Industrial Sector#
PyPSA-USA’s industrial module captures the flow of energy associated with all heavy industry. The module aggregates all industry together and does not differentitate between different industry classes. For example, low and high temperature heat requirements are aggregated together into a single heat demand.
Note
The industrial sector’s implementation is currently quite simple. Much room exists to improve industry sector demand and teachnology representation!
Demand#
The demand methodology follows a similar methodology to that propsed by NREL in their Demand Side Grid model. Notably, final demand is created from three components; The load profiles, the annual load magnitudes, and the load dissagrgation.
Demand Profiles#
Demand profiles are taken from the EPRI Load Shape Library. Average profiles for on and off peak seasons at a NERC region level are extracted. EPRI does not give explicit electrical/heating/cooling/petrol demands, rather, they give demand by end-use. We manually group these into heating and elctrical load. A sample of these profiles is given in the figure below.
Industrial Profiles by Fuel#
Demand Magnitude#
Annual demand magnitudes are taken from NREL County Level Industry Use (CLIU) dataset and scaled according to the EIA Manufacturing Energy Consumption Survey (MECS). This follows the same process described by the the NREL Industry Energy Tool. Projections of industrial fuel demand come from the EIA Annual Energy Outlook (AEO).
The CLIU dataset gives estimates of total end-use industrial fuel demand by county in 2014. As this dataset is now quite old, and derived from emissions rather than end-use processes, it is scaled agaist the MECS. The MECS gives regional (9 regions for the USA) reported end-use energy consumption by NAICS code. Therfore, the CLIU fuel demand is scaled to match regional energy demand from MECS. Daily load results of overlaying the EPRI demand profiles on the CLIU/MECS data is shown in the figure below.
Industrial Profiles by Fuel Type for a typical week#
Future energy projections for the industrial are extracted from the AEO industrial energy projections. An example of energy projections in the industrial sector is given in the Figure below.
Annual Energy Outlook industrial end-use consumption projections, with select scenarios.#
Note
The AEO does give industry specific (ie. food, paper, mining, ect.) energy consumption projections here. However, since industry load does not currently differentiate between NAICS code, total energy is used to scale demand.
Demand Dissagregation#
Industrial demand dissagregation follows NREL’s County Level Industry Use (CLIU) dataset. This dataset gives industiral end-use demand by fuel type at a county level. Notably, this dissagregation strategy is different thatn the strategies used for the service and transport sector, which are based on population distributions. Industrial demand often does not follow population distributions, and dissagregating against CLUI captures this. As example of this dissagregation is shown in the Figure below.

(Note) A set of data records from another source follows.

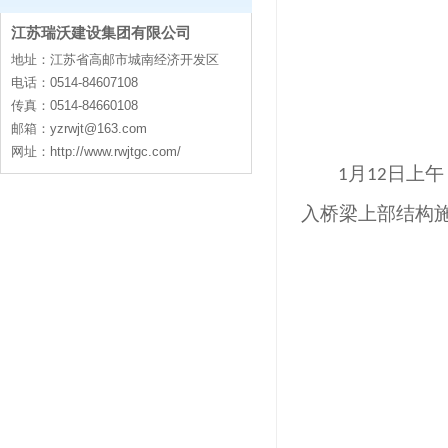
江苏瑞沃建设集团有限公司
contact
地址：江苏省高邮市城南经济开发区
电话：0514-84607108
传真：0514-84660108
邮箱：
yzrwjt@163.com
网址：http://www.rwjtgc.com/
月
日上午
1
12
入桥梁上部结构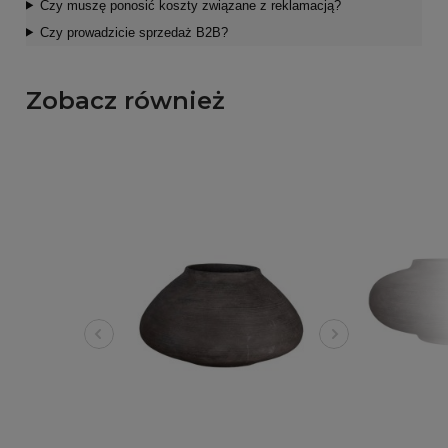
Czy muszę ponosić koszty związane z reklamacją?
Czy prowadzicie sprzedaż B2B?
Zobacz również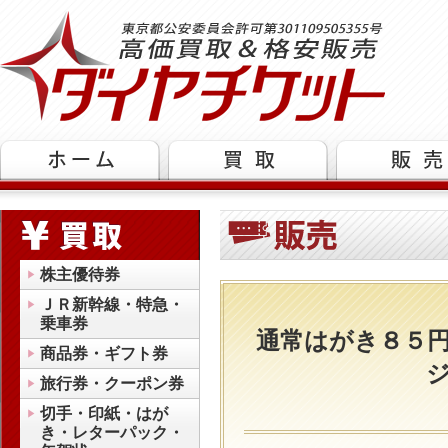
株主優待券
ＪＲ新幹線・特急・
乗車券
通常はがき８５
商品券・ギフト券
旅行券・クーポン券
切手・印紙・はが
き・レターパック・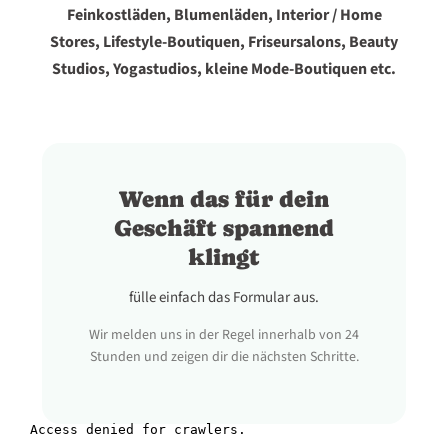
Feinkostläden, Blumenläden, Interior / Home
Stores, Lifestyle-Boutiquen, Friseursalons, Beauty
Studios, Yogastudios, kleine Mode-Boutiquen etc.
Wenn das für dein
Geschäft spannend
klingt
fülle einfach das Formular aus.
Wir melden uns in der Regel innerhalb von 24
Stunden und zeigen dir die nächsten Schritte.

Industrial demand dissagregation examples for (a) California. (b) Texas. (c) Michigan. (d) New York.#
Implementation#
The available technologies in the industrial sector is limited, due to industrial demand being aggregated. The schematic and table below give an overview of the industrial sector implementation in PyPSA-USA. Of note is that no on-site electricity generation is avaialble; moreover, combined heat-to-power systems are not yet implemented.
Technology |
Abbreviation |
Required Configuration |
|---|---|---|
Electrical Distribution |
elec-dist |
Always on |
Gas Furnace |
gas-furnace |
Heat Load |
Coal Boiler |
coal-boiler |
Heat Load |
Heat Pump |
heat-pump |
Heat Load |
Industrial Sector representation in PyPSA-USA.#
Data Sources#
Listed below are the main datasources applied within the industrial sector.
Technology |
Metric |
Source |
|---|---|---|
Furnaces |
Capital Costs | Efficiency | Lifetime |
|
Coal Boilers |
Capital Costs | Efficiency | Lifetime |
|
Heat Pumps |
Capital Costs | Efficiency | Lifetime |
|
Heat Pump |
Efficiency |
Time dependent COP calculated |
Validation#
Note
Sector coupling studies are all under active development. More info to come!